Same with Hamza Shah, who was born and raised in Princeton. His family is originally from Pakistan. He is clean-shaven, wears American clothes and speaks with a West Virginia accent.
"People with scarves, stuff like that were more likely to be targeted," he said.
People like the Albalawa family. Wafi has a full beard, and his wife wears a scarf and veil when she leaves the house.
"We hear some bad words," he said. "Public places — the mall — you might hear someone shout, that's all. When I go to the Kroger, I hear people.
"Last week, I hear some students calling me: 'Hey, bin Laden.' But I don't care, as long as they don't physically attack me."
Right after Sept. 11, Chaudhry said, some young Syrian women were walking on Morgantown's High Street. Some white men surrounded them and started pulling their veils off.
"They said, 'Take off this hijab, because you have guns underneath,'" he said. Some other American men stopped them.
It's one thing some Americans have in common with the terrorists, Chaudhry said: They are so full of hatred, they lash out at innocent people.
"When you are in a situation where you can do nothing, where you're facing tanks and you have stones in your hand," he said. "At that point, you stop using your brain.
"Just like the American public did."
A true Muslim would never end his own life
Chaudhry speaks calmly, reasonably, with a gentle smile. People must understand, he says, that the terrorists could not have truly been followers of Islam.
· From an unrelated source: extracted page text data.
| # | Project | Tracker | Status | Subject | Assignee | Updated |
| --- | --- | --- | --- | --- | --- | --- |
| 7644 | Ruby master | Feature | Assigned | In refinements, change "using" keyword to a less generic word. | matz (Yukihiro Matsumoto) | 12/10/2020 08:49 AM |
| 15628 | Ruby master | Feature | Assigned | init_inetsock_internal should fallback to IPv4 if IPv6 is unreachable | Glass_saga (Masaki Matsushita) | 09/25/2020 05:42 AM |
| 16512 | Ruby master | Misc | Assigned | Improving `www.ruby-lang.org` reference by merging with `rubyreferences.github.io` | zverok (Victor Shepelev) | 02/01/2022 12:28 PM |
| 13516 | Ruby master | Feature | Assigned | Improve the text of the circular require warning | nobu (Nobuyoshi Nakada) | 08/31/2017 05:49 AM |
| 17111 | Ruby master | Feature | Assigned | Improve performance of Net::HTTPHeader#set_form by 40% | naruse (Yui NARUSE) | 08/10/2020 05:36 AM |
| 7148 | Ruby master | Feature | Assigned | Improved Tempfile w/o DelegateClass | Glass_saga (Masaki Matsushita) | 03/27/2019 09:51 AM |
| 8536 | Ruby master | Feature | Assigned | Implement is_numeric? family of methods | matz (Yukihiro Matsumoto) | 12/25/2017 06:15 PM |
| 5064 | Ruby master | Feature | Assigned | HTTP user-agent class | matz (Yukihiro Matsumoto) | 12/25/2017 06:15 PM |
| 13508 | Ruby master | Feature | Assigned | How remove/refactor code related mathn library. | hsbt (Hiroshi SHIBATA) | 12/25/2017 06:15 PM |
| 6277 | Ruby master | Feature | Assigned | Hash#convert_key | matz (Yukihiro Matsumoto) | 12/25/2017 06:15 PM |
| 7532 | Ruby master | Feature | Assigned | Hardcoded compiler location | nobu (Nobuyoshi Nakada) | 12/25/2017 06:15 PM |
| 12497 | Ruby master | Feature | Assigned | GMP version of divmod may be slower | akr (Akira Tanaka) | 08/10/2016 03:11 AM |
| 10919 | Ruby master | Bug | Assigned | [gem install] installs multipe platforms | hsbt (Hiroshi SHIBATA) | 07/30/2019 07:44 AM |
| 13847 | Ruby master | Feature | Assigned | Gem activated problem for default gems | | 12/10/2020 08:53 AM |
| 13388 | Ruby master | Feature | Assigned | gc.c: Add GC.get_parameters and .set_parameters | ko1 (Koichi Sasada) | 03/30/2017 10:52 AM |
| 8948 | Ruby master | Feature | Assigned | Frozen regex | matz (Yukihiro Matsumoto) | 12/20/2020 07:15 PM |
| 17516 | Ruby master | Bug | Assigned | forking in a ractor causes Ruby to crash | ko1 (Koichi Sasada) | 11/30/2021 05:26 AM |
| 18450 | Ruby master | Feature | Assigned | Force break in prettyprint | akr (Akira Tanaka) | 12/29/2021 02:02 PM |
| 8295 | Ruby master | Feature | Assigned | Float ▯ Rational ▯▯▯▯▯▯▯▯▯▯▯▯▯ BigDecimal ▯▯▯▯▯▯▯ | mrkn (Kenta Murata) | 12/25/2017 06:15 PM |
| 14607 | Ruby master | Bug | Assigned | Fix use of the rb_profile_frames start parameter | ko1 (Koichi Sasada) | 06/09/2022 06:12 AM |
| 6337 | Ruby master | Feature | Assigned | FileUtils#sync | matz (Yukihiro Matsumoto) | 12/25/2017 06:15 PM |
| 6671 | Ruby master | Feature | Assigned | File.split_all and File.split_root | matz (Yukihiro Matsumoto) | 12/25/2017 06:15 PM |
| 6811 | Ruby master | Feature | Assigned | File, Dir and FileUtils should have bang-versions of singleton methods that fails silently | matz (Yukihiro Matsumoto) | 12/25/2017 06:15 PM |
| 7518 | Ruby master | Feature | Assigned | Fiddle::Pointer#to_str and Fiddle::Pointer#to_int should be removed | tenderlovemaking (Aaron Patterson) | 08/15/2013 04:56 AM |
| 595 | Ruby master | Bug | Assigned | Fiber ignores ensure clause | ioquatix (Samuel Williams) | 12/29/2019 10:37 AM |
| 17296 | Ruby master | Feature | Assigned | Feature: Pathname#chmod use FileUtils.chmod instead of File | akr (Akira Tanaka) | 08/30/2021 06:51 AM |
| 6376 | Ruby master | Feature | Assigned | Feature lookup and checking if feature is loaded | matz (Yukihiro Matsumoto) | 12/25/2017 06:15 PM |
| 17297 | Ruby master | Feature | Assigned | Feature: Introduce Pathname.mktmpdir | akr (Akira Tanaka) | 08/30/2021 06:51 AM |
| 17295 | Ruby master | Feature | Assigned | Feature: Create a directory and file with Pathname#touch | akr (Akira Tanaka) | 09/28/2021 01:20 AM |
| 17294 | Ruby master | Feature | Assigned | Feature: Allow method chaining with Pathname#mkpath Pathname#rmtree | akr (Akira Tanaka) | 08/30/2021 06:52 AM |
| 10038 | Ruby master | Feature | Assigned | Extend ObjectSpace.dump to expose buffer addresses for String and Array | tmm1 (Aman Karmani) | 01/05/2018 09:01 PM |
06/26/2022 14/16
"They were enemies of Islam," he said. "Although those enemies might be Muslims themselves."
For one thing, a true Muslim would never end his own life. "Suicide is 'haram' — not acceptable — in Islam," Chaudhry said.
Also, Muslims are never supposed to kill innocent people in war. "And all of the people who died in the World Trade Center were innocent," Chaudhry said.